BOMA California Advocacy Update: Emergency Water Reduction Standards, ADA Reform & AED's in Commercial Buildings

Emergency Water-Efficient Landscaping Building Code

The California Building Standards Commission (BSC) will meet on May 29, 2015 to adopt emergency building standards to significantly reduce the amount of potable water that can be used for outside landscaping irrigation purposes.

These emergency building standards will apply to new residential and commercial building construction for which the initial permit application is submitted to the local building department on or after June 1, 2015. This emergency action was prompted by the Governor’s recent Executive Order on the drought emergency and subsequent rules issued by the State Water Resources Control Board.

Among other things, the emergency building standards will require the calculation of a water budget for the site using a modified version of the Department of Water Resources’ Model Water Efficient Landscape Ordinance (MWELO). This is the water budget calculation tool that has been required in most local jurisdictions for the past five years.

The modified tool results in a 20%-25% reduction in landscape water consumption.

BOMA California staff members are still seeking advice and comment from the BOMA membership on detail, we are working with the Governor and BSC and have let it be known that our industry is generally supportive of these changes.

A copy of the emergency standards can be found by Clicking here.

ADA Reform Bill Passes Two Committees

An industry supported bill that incentivizes disability access and education passed two Senate policy committees this week.

SB 251 is a balanced approach between preserving the civil rights of those who are disabled to ensure access to all public accommodations, and limiting the number of frivolous lawsuits threatened or filed against businesses that do not improve accessibility.

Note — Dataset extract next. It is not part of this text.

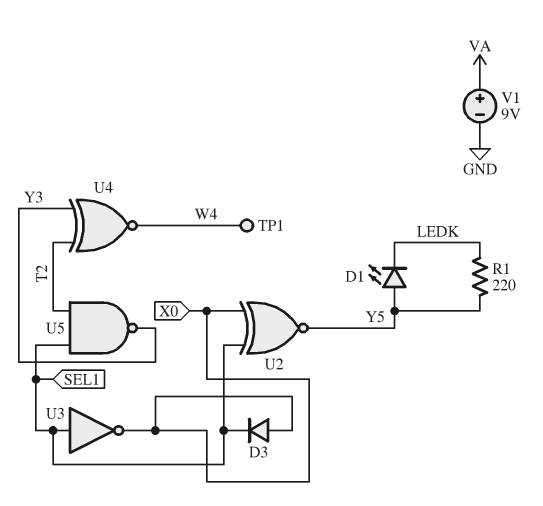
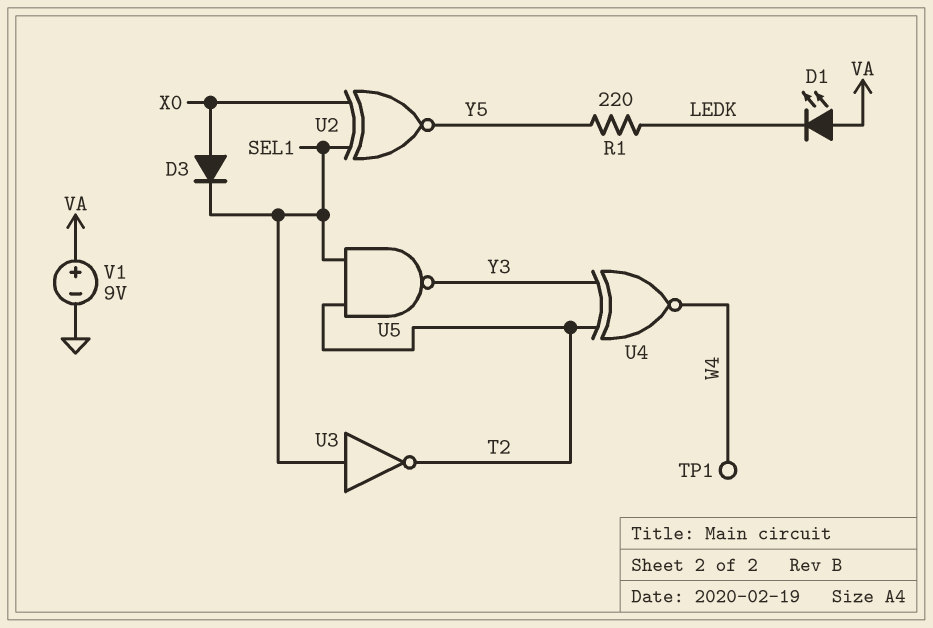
D1: LED (A Y5, K LEDK) -> LED (A VA, K LEDK)
U3: NOT (in SEL1, out X0) -> NOT (in SEL1, out T2)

The bill passed the Senate Judiciary Committee and the Senate Governance and Finance Committee this week with unanimous support.

SB 251 seeks to incentivize businesses to proactively take steps to become accessible by providing them with 90 days from receiving a Certified Access Specialist (CASp) report to resolve any violations identified without being subject to statutory penalties or litigation costs. This proposal will assist businesses that are trying to ensure they are compliant with the law from being subject to frivolous claims or litigation.

SB 251 also provides a limited time period for businesses to resolve minor, technical construction-related standards that do not actually impede access to the public accommodation. Specifically, SB 251 provides businesses with 15 days from the service of the summons and complaint to resolve any alleged violation regarding signage, parking lot striping, and truncated domes.

This limited period will provide a business owner the opportunity to devote financial resources to resolving these minor issues before being subjected to statutory penalties and attorney fees.

Click here to read an analysis of the bill.

BOMA California is part of a coalition working to move this bill forward.

AED Bills Move Forward

Two bills in the California State Legislature addressing the issue of Automated External Defibrillators (AED) in commercial buildings passed the Senate Judiciary Committee this week and will head to the Senate Floor.

SB 658 Hill – Addresses onerous training requirements. BOMA California testified in support of this bill which is intended to reform requirements that need to be met in order to for a property owner to receive limited liability protections under the law. BOMA members feel this is a priority as it is the main reason that AEDs are not more widespread.

SB 287 Hueso – Mandates installations in new buildings with 200+ occupancy. BOMA California testified in opposition to this bill for a number of reasons, but most importantly we do not believe the state should mandate these devices when it knows that property owners currently cannot comply with many of the issues addressed in AB 658.

This bill passed committee with the minimum number of votes needed, 4-2. Both Republicans on the committee opposed the measure and one Democrat chose not to vote.

We will continue to work with both authors and hope that we can work out some of the technical issues related to building occupancy related to SB 287.